No, I do not like your website.  You list many complications of other surgery types but in your list of comparisons you do not list band issues.  Erosions, slips, stoma spasms, pouch/esophageal dilation, etc.  Your website is indeed deceptive and I really don't get it.  You are a good surgeon able to do all surgery types well.  Since WLS is not a one size fits all, what's up with that?

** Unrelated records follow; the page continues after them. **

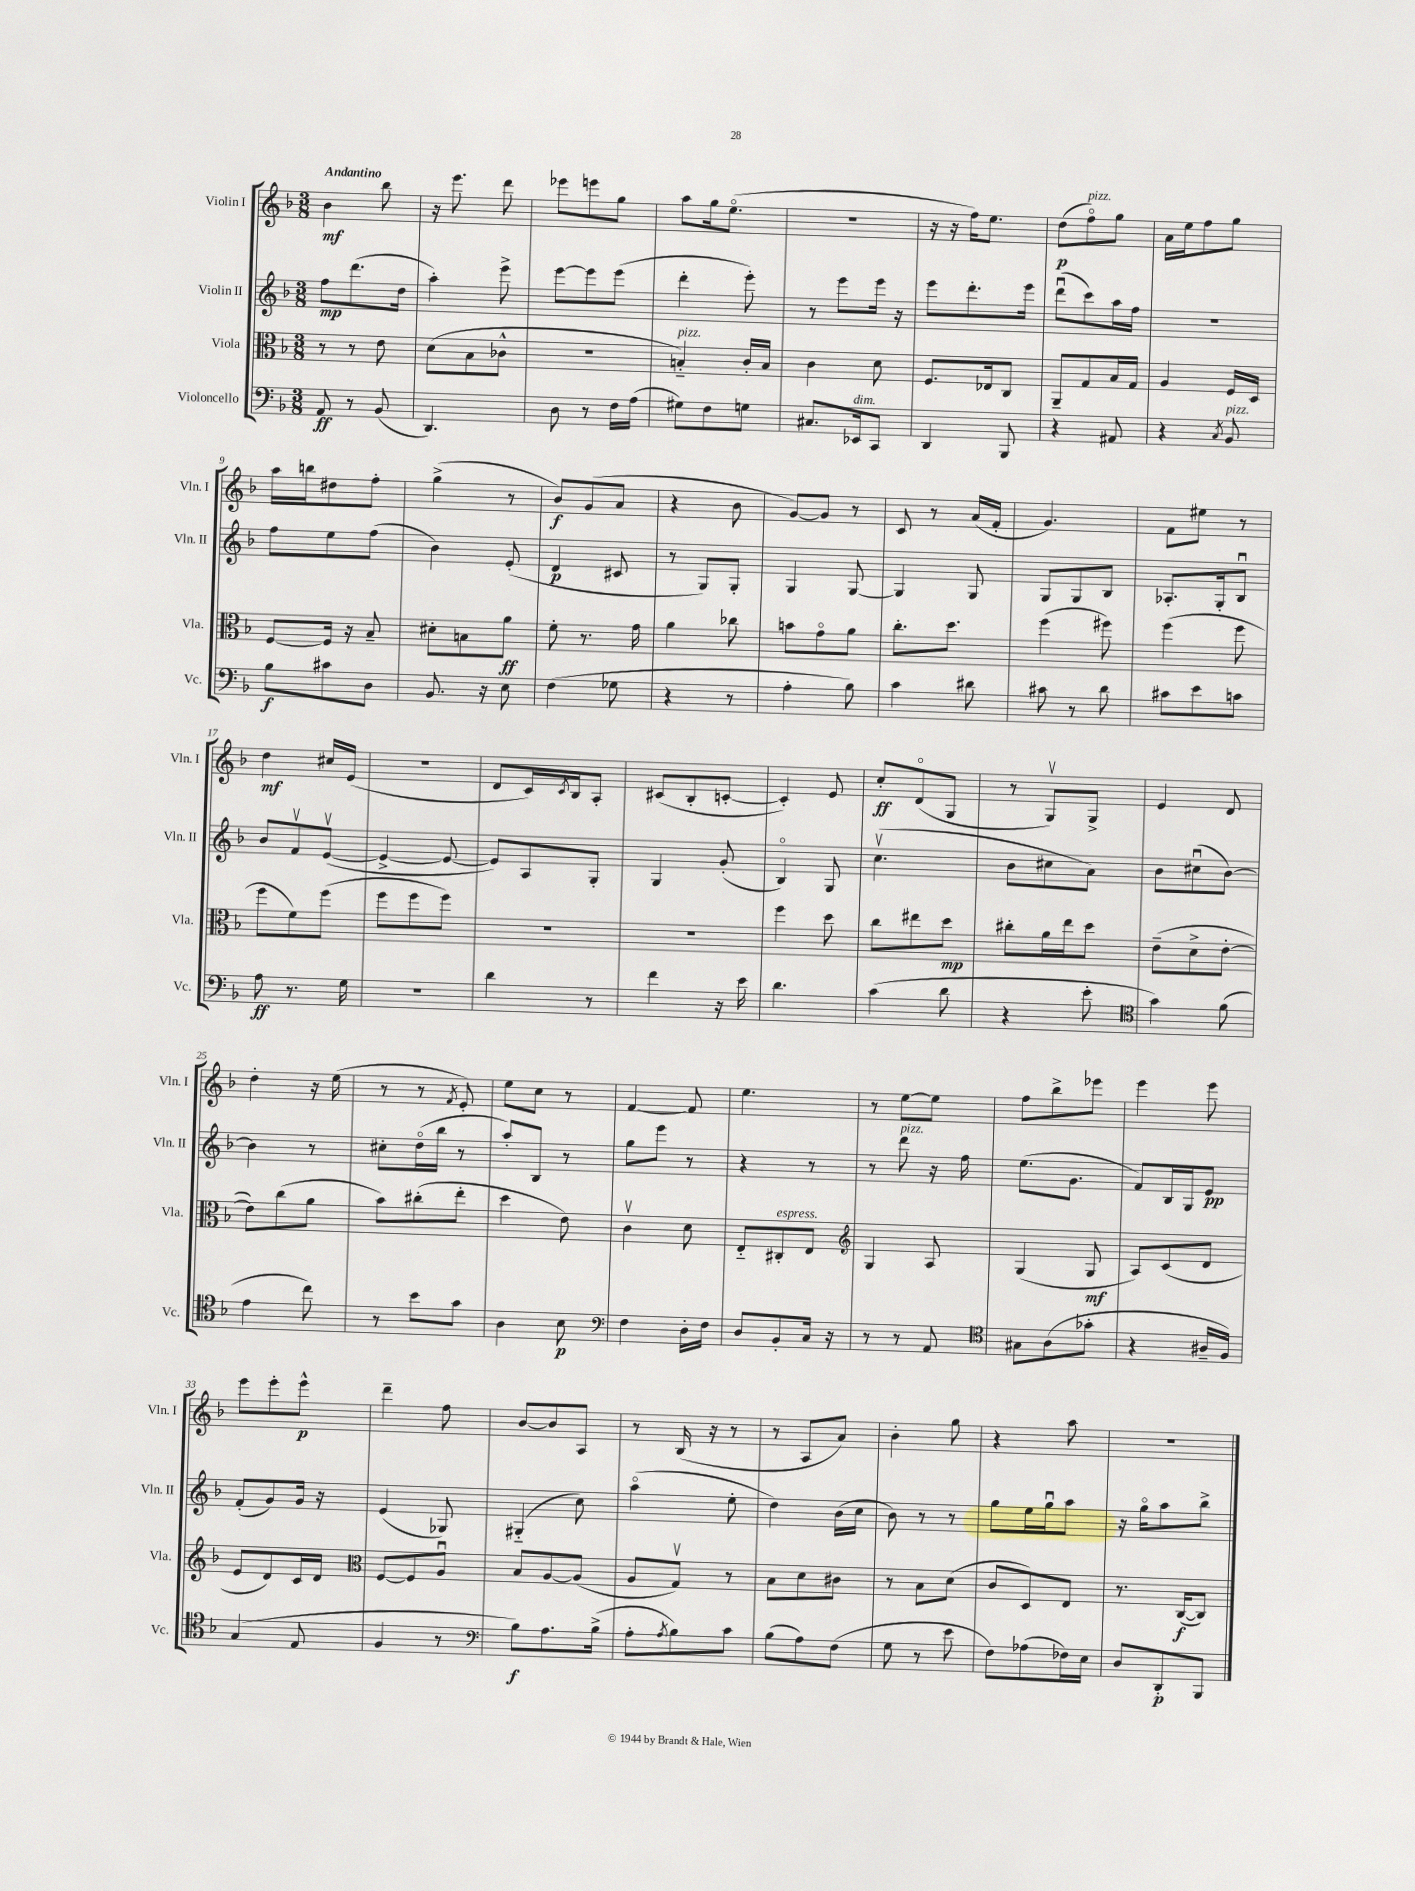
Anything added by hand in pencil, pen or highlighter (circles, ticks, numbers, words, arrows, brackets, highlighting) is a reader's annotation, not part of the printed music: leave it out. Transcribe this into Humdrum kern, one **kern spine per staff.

**kern	**kern	**kern	**kern
*staff4	*staff3	*staff2	*staff1
*clefF4	*clefC3	*clefG2	*clefG2
*k[b-]	*k[b-]	*k[b-]	*k[b-]
*M3/8	*M3/8	*M3/8	*M3/8
8AA	8r	8ff	4b-
8r	8r	(8.ddd	.
(8BB-	8e	.	8bb-
.	.	16dd	.
=	=	=	=
4.DD)	(8d	4aa')	16r
.	.	.	8.eee
.	8B-	.	.
.	8c-^^	8eee^	8ddd
=	=	=	=
8D	4.r	[8eee	8eee-
8r	.	8eee]	8eee
16F	.	(8eee	8gg
(16A	.	.	.
=	=	=	=
8G#)	4B'~)	4ddd'	8aa
8F	.	.	16gg
.	.	.	(8.eeo
8G	16c'	8eee')	.
.	16B	.	.
=	=	=	=
8.C#	4c	8r	4.r
.	.	8eee	.
16EE-	.	.	.
8CC	8d	16eee	.
.	.	16r	.
=	=	=	=
4DD	8.F	8eee	16r
.	.	.	16r
.	.	8.ddd'	16ff)
.	16E-	.	8.ee
8BBB-	8C	.	.
.	.	16eee	.
=	=	=	=
4r	8AA~	(8dddu	(8dd
.	8G	8ccc)	8ffo)
8AA#	16B-	16aa	8gg
.	16G	16ff	.
=	=	=	=
4r	4A	4.r	16a
.	.	.	16ee
.	.	.	8ff
8qC	.	.	.
8BB-	16F	.	8gg
.	16D	.	.
=	=	=	=
8B-	[8F	8ff	16aa
.	.	.	16bb
8c#	16F]	8ee	8dd#
.	16r	.	.
8D	8B-~	(8ff	8ff'
=	=	=	=
8.BB-	8d#'	4b-)	(4gg^
.	8B	.	.
16r	.	.	.
8E	8a	(8e'	8r
=	=	=	=
(4F	8f'	4d	8b-)
.	8.r	.	(8g
8G-	.	8c#	8a
.	16g	.	.
=	=	=	=
4r	4a	8r	4r
.	.	8G)	.
8r	8cc-	8G'	8b-
=	=	=	=
4A'	8b	4G	[8g)
.	8go	.	8g]
8B-)	8a	[8G	8r
=	=	=	=
4c	8.cc'	4G]	8c
.	.	.	8r
.	8.dd	.	.
8d#	.	8G	(16a
.	.	.	16f'
=	=	=	=
8c#	(4ff	8G	4.g)
8r	.	8G	.
8d	8ff#)	8B-	.
=	=	=	=
8c#	(4ff	8.A-'	8f
8e	.	.	8ee#
.	.	16G'	.
8c	8ff	8B-u	8r
=	=	=	=
8A	8ff	8b-	4dd
8.r	8f)	8fv	.
.	(8ff	([8ev	16cc#
16G	.	.	(16e
=	=	=	=
4.r	8ff	4e^_	4.r
.	8ff	.	.
.	8ff)	8e_	.
=	=	=	=
4d	4.r	8e])	8d
.	.	8A	16c)
.	.	.	8qc
.	.	.	16B-
8r	.	8G'	8A'
=	=	=	=
4f	4.r	4G	(8c#
.	.	.	8B-'
16r	.	(8g'	[8c'
16e	.	.	.
=	=	=	=
4.d	4ff	4B-o)	4c'])
.	8dd	8G	8e
=	=	=	=
(4c	8cc	(4.ccv	8cc'
.	8ee#	.	(8do
8d	8dd	.	8G
=	=	=	=
4r	8cc#'	8b-	8r
.	16a	8cc#	8Gv)
.	16ee	.	.
8e'	8dd	8a)	8G^
=	=	=	=
*clefC4	*	*	*
4g)	(8e~	8b-	4e
.	8d^	(8cc#u	.
(8f	[8e'	[8b-)	8d
=	=	=	=
4e	8e])	4b-]	4dd'
.	(8cc	.	.
8cc)	8a	8r	16r
.	.	.	(16ee
=	=	=	=
8r	8b-)	8cc#'	8r
8b-	(8cc#'	(16ddo	8r
.	.	16bb-	.
.	.	.	8qf
8g	8ee'	8r	8e')
=	=	=	=
4A	4dd	8aa')	8ee
.	.	8B-	8cc
8B-	8e)	8r	8r
=	=	=	=
*clefF4	*	*	*
4F	4cv	8gg	[4f
.	.	8eee	.
16D'	8d	8r	8f]
16F	.	.	.
=	=	=	=
8D	8E'~	4r	4.ee
8BB-'	8C#'	.	.
16C	8E	8r	.
16r	.	.	.
=	=	=	=
*	*clefG2	*	*
8r	4G	8r	8r
8r	.	8ddd	[8ee
8AA	8A	16r	8ee]
.	.	16ff	.
=	=	=	=
*clefC4	*	*	*
8G#	(4G	(8.ee	8ff
(8A	.	.	8bb-^
.	.	8.g	.
8g-'	8G	.	8eee-
=	=	=	=
4r	8A)	8f)	4eee
.	(8c	16B-	.
.	.	16G	.
16A#~	8d	8e	8eee
16F)	.	.	.
=	=	=	=
(4G	8e	(8f'	8eee
.	8d)	8g)	8eee'
8E	16c	16g	8eee^^
.	16d	16r	.
=	=	=	=
*	*clefC3	*	*
4F	[8F	(4e	4ddd~
.	8F]	.	.
8r	8Au	8G-)	8ff
=	=	=	=
*clefF4	*	*	*
8B-)	8B-	(4G#'~	[8b-
8.A	[8A	.	8b-]
.	(8A]	8cc)	8A
(16B-^	.	.	.
=	=	=	=
8A'	8A	(4aao	8r
8qA	.	.	.
8B-)	8Gv)	.	(16B-
.	.	.	16r
8c	8r	8ee'	8r
=	=	=	=
(8B-	8B-	4dd)	8r
8A)	8d	.	8A
(8F	8c#	(16b-	8a)
.	.	16cc	.
=	=	=	=
8G	8r	8b-)	4b-'
8r	8B-	8r	.
8e	(8d	8r	8gg
=	=	=	=
8F)	8c	8gg	4r
(8A-	8D)	16ee	.
.	.	16ggu	.
16F-)	8E	8aa	8aa
16E	.	.	.
=	=	=	=
8D	8.r	16r	4.r
.	.	16ggo	.
8DD'	.	8aa	.
.	([16C	.	.
8BBB-	8C])	8bb-^	.
==	==	==	==
*-	*-	*-	*-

Yes, I was extremely disappointed in your office staff.  I have no idea what they are like today, but 12/06 I was totally unimpressed.  That is why I went to Mexico.  My ins would cover WLS but I did not want to play ins games and jump through hoops.  I had the money to self pay and I almost went to you.  It was 100% your office staff that I changed my mind.  I love and adore my surgeon and trust him completely.  I'm glad I went to him because I was not cut out for a band and there was no way to tell this pre op.  When I needed a revision surgeon I went back to my surgeon. He's great and I trust him.  He did a fantastic job for me.  Had I gone to you I would not have tolerated the band and I'd be looking for a seriously good revision surgeon since you only do bands.

I have been reading WLS boards for 3 years.  Tons and tons of banded folks looking for revisions.  Either they plain old need malabsorption or they can't stand the band anymore than I can.  Not to mention the port that sticks out like a tumor after hitting goal and that was with a low profile port.

I do not care for Dr. Pleatman but he makes an interesting comment here:

www.lapbandtalk.com/1189828-post18.html

While I laugh each time he gets his digs in for MX surgeons the amusing part is that US patients are educated about WLS types in the US.  US seminars yet they have never heard of sleeves.